Your objective: All of the data should be output character for character, except the pictures.

[Start of Attachment]

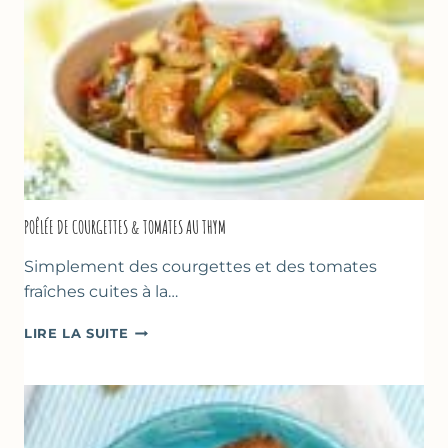
POÊLÉE DE COURGETTES & TOMATES AU THYM
Simplement des courgettes et des tomates
fraîches cuites à la…
POÊLÉE
LIRE LA SUITE
DE
COURGETTES
&
TOMATES
AU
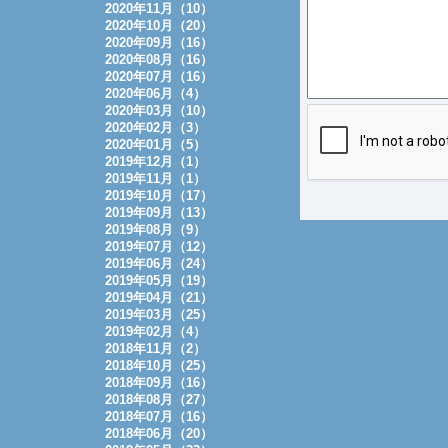
2020年11月（10）
2020年10月（20）
2020年09月（16）
2020年08月（16）
2020年07月（16）
2020年06月（4）
2020年03月（10）
2020年02月（3）
2020年01月（5）
2019年12月（1）
2019年11月（1）
2019年10月（17）
2019年09月（13）
2019年08月（9）
2019年07月（12）
2019年06月（24）
2019年05月（19）
2019年04月（21）
2019年03月（25）
2019年02月（4）
2018年11月（2）
2018年10月（25）
2018年09月（16）
2018年08月（27）
2018年07月（16）
2018年06月（20）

[End of Attachment]

Expected output:
POÊLÉE DE COURGETTES & TOMATES AU THYM
Simplement des courgettes et des tomates
fraîches cuites à la…
POÊLÉE
LIRE LA SUITE
DE
COURGETTES
&
TOMATES
AU
2020年11月（10）
2020年10月（20）
2020年09月（16）
2020年08月（16）
2020年07月（16）
2020年06月（4）
2020年03月（10）
2020年02月（3）
2020年01月（5）
2019年12月（1）
2019年11月（1）
2019年10月（17）
2019年09月（13）
2019年08月（9）
2019年07月（12）
2019年06月（24）
2019年05月（19）
2019年04月（21）
2019年03月（25）
2019年02月（4）
2018年11月（2）
2018年10月（25）
2018年09月（16）
2018年08月（27）
2018年07月（16）
2018年06月（20）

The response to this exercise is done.